江利チエミさんのDNA
私がいう「歌のDNA」というのは単に歌だけではなく、江利チエミさんという方が生きた時代の「スピリット」や「環境」が大いに含まれていると思っています。
1953年、16歳の江利さんは、1ヵ月もの長い間アメリカに滞在し、エラやローズマリー・クルーニー、サミー・デイヴィスJr.、ルイ・アームストロングなど錚々たるアーティストたちと堂々と渡り合い、ジャズを本場で歌っています。
まさに「開拓者スピリット」。これこそ江利チエミさんの大きなDNA要素と申し上げて過言ではないかと思います。
そのような江利さんの素晴らしいキャリアを知ったのは、ほんの数年前のことなのですが、思えば私自身も24年も前に韓国で歌うことを始め、10年前にはニューヨークのジャズクラブで歌を歌い始めていました。
この私が、まさかまさかのジャズクラブです。このことに関しては、色々な方に色々なことを聞かれましたが、「自分の可能性を探し求めて辿り着いたのがニューヨークだった」ということに尽きると思います。

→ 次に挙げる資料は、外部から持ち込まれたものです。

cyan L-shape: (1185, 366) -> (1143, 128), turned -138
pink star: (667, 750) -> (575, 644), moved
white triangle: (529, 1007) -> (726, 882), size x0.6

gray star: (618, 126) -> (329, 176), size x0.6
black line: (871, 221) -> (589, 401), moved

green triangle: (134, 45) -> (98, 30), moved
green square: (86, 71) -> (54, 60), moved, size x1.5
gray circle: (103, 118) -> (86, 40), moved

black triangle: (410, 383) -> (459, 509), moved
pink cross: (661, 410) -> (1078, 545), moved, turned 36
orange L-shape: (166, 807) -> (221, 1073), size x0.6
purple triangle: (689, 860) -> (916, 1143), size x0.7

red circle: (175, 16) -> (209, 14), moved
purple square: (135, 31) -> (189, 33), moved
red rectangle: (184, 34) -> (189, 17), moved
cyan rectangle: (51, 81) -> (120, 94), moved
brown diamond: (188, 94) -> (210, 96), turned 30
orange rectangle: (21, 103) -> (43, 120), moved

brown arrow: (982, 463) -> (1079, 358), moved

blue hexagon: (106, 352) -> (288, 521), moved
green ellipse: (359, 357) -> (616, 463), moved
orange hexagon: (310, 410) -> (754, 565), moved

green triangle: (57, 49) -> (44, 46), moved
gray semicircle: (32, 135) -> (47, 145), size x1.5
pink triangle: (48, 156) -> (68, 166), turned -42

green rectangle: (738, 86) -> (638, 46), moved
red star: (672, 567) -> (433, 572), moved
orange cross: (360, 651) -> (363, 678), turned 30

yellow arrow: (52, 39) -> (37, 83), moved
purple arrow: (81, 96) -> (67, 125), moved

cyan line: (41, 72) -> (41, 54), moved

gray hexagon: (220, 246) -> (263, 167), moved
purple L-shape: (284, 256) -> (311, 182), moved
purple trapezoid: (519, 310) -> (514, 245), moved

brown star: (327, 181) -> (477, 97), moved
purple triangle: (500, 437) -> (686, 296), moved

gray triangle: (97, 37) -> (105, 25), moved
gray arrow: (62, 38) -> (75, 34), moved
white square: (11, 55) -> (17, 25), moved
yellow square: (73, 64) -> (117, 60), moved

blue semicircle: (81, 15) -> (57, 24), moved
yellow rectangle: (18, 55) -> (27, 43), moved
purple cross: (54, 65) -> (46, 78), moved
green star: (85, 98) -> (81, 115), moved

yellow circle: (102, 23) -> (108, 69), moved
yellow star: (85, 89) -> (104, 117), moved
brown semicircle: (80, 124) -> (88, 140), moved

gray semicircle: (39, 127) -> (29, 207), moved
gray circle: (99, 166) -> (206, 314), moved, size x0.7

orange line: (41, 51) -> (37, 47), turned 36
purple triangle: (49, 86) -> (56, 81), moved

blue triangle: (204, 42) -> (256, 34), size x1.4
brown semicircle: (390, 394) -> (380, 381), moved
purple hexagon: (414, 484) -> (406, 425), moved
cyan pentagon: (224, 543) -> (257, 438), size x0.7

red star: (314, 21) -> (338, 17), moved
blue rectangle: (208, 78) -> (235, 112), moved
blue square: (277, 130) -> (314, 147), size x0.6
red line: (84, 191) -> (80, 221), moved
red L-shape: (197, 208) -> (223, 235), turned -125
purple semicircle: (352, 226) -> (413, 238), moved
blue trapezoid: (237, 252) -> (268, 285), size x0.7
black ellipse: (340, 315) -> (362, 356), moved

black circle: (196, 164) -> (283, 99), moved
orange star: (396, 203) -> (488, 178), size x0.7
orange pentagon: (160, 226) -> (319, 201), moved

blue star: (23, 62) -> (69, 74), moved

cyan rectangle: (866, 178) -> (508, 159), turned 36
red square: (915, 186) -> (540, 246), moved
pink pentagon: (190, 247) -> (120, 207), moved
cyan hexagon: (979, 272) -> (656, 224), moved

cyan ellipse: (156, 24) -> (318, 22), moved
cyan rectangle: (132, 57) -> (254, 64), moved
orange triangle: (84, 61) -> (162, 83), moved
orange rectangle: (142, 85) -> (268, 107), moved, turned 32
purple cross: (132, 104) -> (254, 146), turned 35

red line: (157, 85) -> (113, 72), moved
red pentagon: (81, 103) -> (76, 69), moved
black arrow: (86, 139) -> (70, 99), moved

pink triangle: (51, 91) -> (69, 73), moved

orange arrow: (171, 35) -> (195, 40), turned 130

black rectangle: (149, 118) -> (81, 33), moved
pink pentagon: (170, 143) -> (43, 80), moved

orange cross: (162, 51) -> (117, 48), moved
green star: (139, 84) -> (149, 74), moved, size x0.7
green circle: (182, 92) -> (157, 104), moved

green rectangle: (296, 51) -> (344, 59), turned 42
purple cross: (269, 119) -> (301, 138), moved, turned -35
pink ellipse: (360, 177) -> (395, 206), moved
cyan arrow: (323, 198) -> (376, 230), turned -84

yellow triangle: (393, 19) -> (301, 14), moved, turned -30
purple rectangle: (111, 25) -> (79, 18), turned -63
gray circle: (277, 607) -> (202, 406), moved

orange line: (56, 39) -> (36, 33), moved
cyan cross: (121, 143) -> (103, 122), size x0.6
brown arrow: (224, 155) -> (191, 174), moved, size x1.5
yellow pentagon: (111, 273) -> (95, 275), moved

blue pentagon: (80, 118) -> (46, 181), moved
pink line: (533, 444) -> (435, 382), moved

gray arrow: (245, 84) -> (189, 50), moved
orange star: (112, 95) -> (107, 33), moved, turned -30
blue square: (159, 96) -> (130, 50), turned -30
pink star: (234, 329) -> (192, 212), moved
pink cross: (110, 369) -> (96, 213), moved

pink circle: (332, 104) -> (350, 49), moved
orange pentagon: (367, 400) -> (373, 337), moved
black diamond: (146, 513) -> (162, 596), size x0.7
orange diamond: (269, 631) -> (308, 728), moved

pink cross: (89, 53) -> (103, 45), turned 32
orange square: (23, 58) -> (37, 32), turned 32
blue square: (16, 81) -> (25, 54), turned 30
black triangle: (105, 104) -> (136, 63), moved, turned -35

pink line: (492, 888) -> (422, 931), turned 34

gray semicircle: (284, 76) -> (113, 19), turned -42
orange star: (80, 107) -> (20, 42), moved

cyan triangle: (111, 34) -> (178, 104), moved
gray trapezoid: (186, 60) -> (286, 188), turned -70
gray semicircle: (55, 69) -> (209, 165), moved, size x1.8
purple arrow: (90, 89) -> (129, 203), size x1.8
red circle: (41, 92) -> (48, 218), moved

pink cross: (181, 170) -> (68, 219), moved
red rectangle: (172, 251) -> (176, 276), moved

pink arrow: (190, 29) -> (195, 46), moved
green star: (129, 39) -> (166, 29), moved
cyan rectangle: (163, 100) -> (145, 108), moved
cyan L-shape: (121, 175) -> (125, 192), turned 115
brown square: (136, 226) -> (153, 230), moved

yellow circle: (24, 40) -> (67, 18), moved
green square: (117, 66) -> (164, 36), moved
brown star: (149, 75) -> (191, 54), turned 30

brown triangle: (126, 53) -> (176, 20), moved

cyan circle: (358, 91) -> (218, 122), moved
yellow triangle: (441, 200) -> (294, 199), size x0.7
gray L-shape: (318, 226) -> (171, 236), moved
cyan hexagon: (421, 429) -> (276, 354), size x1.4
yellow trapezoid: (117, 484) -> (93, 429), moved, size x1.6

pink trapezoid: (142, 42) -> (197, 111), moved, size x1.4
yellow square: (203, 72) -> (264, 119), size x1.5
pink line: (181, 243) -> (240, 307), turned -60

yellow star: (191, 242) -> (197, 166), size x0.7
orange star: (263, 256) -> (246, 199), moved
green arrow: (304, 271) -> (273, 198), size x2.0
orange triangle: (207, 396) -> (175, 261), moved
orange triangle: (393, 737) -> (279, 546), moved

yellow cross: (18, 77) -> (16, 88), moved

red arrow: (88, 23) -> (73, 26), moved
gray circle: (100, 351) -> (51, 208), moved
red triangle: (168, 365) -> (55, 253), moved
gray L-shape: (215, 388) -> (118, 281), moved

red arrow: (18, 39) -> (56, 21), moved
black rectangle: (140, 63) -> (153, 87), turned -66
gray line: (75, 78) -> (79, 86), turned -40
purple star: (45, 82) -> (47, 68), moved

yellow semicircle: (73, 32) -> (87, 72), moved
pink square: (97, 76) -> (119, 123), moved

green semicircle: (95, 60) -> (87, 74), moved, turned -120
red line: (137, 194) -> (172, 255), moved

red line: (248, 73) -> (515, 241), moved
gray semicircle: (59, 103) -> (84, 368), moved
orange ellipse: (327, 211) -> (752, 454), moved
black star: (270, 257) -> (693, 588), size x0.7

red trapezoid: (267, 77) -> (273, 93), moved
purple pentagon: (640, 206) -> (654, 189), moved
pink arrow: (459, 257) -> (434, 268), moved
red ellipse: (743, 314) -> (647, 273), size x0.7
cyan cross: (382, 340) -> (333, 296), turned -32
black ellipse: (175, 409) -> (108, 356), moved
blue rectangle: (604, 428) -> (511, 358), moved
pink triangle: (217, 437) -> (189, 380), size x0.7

その地で、マンハッタン・トランスファーやロン・カーター氏など、考えもつかない最高峰のジャズアーティスト、ミュージシャンと出会い、レコーディングが実現、そして現在も親交が続いているのです。
JAZZという音楽を特段学んだわけでもなく、目指したわけでもない私ですが、そのようなところに行き着いたのはやはり江利さんの歌のDNAが私の体の中にあった所以なのだと感じます。